MATERIALS PROVIDED:

+ + +

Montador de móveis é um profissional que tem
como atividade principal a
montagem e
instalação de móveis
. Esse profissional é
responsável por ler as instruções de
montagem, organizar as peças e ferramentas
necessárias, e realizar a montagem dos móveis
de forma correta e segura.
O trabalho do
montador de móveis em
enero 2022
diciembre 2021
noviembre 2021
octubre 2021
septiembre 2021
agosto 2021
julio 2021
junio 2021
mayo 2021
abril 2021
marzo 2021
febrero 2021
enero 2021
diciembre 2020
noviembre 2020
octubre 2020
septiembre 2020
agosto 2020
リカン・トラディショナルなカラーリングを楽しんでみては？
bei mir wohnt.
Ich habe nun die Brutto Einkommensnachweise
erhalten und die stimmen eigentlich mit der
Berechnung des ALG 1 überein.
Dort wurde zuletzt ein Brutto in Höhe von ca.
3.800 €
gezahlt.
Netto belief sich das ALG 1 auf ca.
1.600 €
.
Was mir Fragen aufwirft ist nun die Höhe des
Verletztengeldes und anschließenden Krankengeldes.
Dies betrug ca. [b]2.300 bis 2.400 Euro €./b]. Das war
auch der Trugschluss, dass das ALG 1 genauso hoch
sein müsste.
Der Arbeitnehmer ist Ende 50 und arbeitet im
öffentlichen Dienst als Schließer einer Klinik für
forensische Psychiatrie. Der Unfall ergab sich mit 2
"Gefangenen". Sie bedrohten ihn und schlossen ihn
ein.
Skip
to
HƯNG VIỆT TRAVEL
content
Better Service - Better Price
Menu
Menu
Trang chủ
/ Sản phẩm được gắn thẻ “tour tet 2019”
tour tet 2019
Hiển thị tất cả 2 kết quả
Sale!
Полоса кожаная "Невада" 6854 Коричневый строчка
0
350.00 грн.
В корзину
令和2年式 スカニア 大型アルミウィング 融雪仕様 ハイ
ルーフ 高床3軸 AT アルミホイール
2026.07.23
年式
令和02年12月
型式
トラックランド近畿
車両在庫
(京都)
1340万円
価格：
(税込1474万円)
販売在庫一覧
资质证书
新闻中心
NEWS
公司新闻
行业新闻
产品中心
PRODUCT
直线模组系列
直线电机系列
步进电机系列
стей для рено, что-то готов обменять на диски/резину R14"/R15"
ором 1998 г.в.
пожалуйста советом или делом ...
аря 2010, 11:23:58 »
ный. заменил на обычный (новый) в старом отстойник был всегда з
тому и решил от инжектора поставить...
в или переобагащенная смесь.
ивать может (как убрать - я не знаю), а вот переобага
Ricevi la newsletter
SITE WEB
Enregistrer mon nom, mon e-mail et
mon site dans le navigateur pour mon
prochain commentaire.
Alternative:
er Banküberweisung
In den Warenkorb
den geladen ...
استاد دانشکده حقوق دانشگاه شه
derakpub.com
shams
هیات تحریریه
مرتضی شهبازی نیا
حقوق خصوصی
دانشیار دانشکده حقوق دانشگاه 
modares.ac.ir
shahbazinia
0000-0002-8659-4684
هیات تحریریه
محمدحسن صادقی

+ + +

PROBLEM STATEMENT:
Copy out the lines from the very first one through the line containing "Was mir Fragen aufwirft ist nun die Höhe des", both included, without changing a single character.

SOLUTION TO THIS EXERCISE:
Montador de móveis é um profissional que tem
como atividade principal a
montagem e
instalação de móveis
. Esse profissional é
responsável por ler as instruções de
montagem, organizar as peças e ferramentas
necessárias, e realizar a montagem dos móveis
de forma correta e segura.
O trabalho do
montador de móveis em
enero 2022
diciembre 2021
noviembre 2021
octubre 2021
septiembre 2021
agosto 2021
julio 2021
junio 2021
mayo 2021
abril 2021
marzo 2021
febrero 2021
enero 2021
diciembre 2020
noviembre 2020
octubre 2020
septiembre 2020
agosto 2020
リカン・トラディショナルなカラーリングを楽しんでみては？
bei mir wohnt.
Ich habe nun die Brutto Einkommensnachweise
erhalten und die stimmen eigentlich mit der
Berechnung des ALG 1 überein.
Dort wurde zuletzt ein Brutto in Höhe von ca.
3.800 €
gezahlt.
Netto belief sich das ALG 1 auf ca.
1.600 €
.
Was mir Fragen aufwirft ist nun die Höhe des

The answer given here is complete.